DE MADELEINE DES ROCHES

À SA FILLE

Ny pour nous voir tant semblables de corps,
Ny des esprits les gracieux accorde,
Ny ceste double aimable sympathie
Qui faict aymer la semblable partie
N’ont point du tout causé l’entier effect
De mon amour envers toy si parfaict :
Ny les efforts mis en moy par nature,
Ny pour autant qu’es de ma nourriture ;
Mais le penser qu’entre tant de mal-heurs,
De maux, d’ennuis, de peines, de douleurs,
Subjections, tourmens, travail, tristesse,
Qui puis treize ans ne m’ont pas donné cesse ;
Tu as, enfant, apporté un cœur fort
Pour résister au violent efforct
Qui m’accabloit, et m’offrir dez l’enfance
Amour, conseil, support, obéissance.
Le Tout-Puissant, à qui j’eus mon recours,
A faict de toy naistre mon seul secours :
Or, je ne puis de plus grands benefices
Récompenser tes louables offices
Que te prier de faire ton devoir
Envers la muse et le divin sçavoir.

II

ODE

Ainsy que la lumière
Dompte l’obscurité,
La science est la première,
Mais tout est vanité.

Ce qui feut vraysemblable
Selon l’antiquité
Se contera pour fable
À la postérité.

Nostre principe est songe,
Nostre maistre mal-heur,
Nostre vye mensonge
Et nostre fin douleur.

Qui dresse l’édifice,
Qui le rend plus tortu,
Qui embrasse le vice,
Qui ayme la vertu,

Qui chemine en tenebre,
Qui ayme la clarté,
Qui joinct son jour funebre
À sa nativité.

Toute chose a son terme
Et ne le peut passer :
L’inconstance est plus ferme
Qu’on ne sçaurait penser.

La seure sapience
Suit la grande union,
Et l’humaine science
N’est rien qu’opinion.

DE CATHERINE DES ROCHES

I

À SA QUENOUILLE

Quenouille, mon soucy, je vous promets et jure
De vous aymer toujours et ne jamais changer
Vostre honneur domestic pour un bien estranger
Qui erre inconstamment et fort peu de temps dure.
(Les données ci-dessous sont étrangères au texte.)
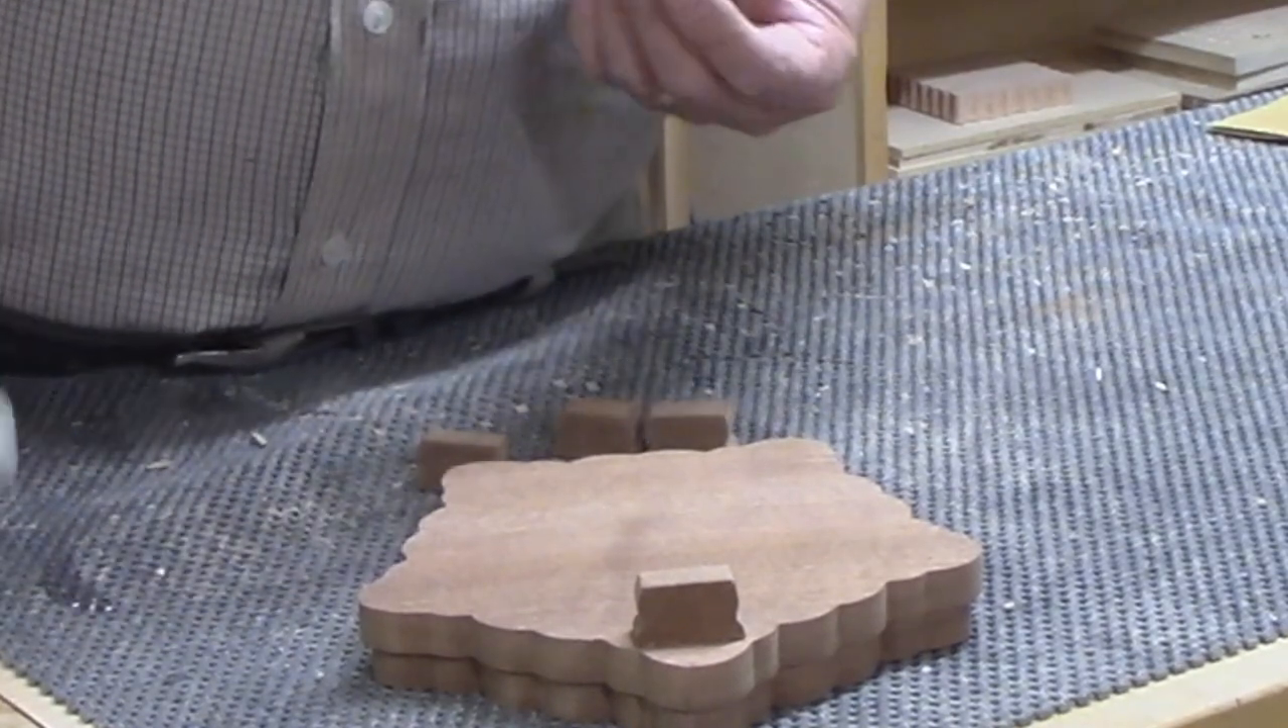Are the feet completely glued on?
No.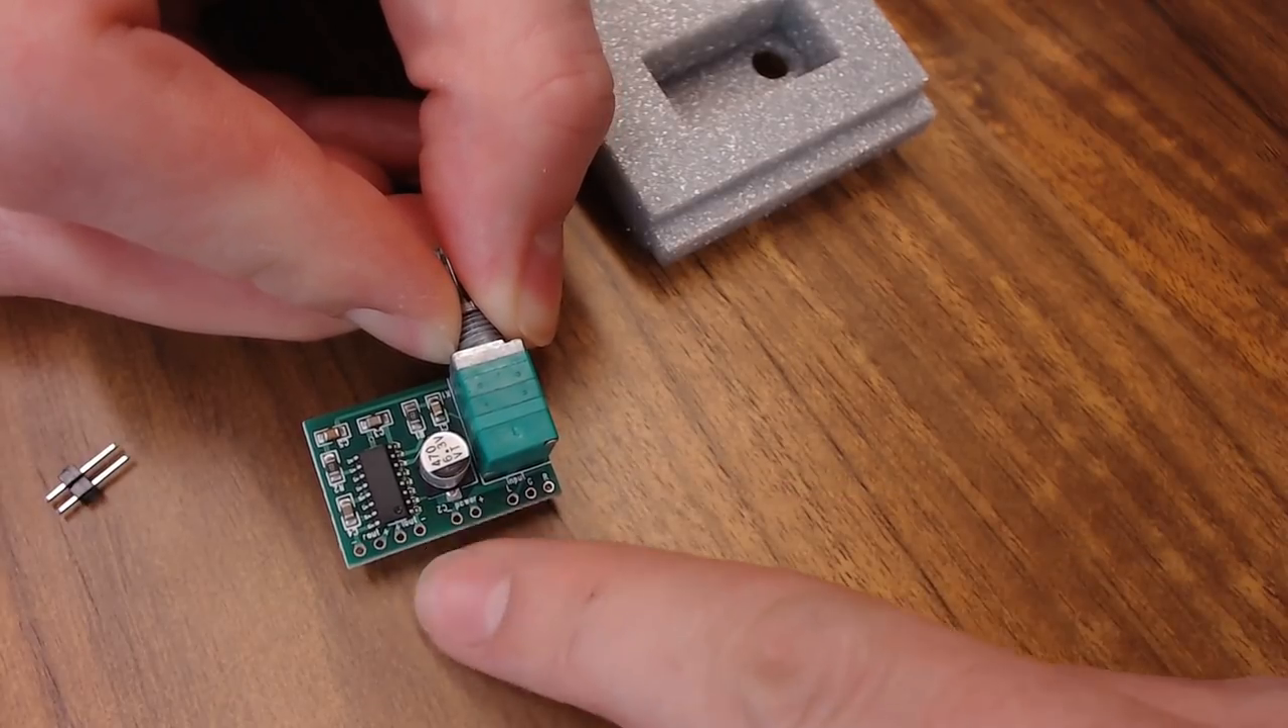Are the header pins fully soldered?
No.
Vous ayant au costé, je suis beaucoup plus seure
Que si encre et papier se venoient arranger
Tout à l’entour de moy ; car, pour me revenger
Vous pouvez bien plus tost repousser une injure.

Mais, Quenouille, ma mie, il ne fault pas pourtant
Que, pour vous estimer et pour vous aymer tant,
Je délaisse de tout ceste honneste coustume

D’escrire quelquefois : en escrivant ainsy,
J’escris de vos valeurs, Quenouille, mon soucy,
Ayant dedans la main le fuseau et la plume.

II

À SA MÈRE

en lui adressant une imitation de Salomon.

Je vous fais un présent de la vertu supresme,
Depeinte proprement par un roy très parfaict,
Ma mère : en vous offrant cet excellent pourtraict,
C’est vous offrir aussy le pourtraict de vous-mesme.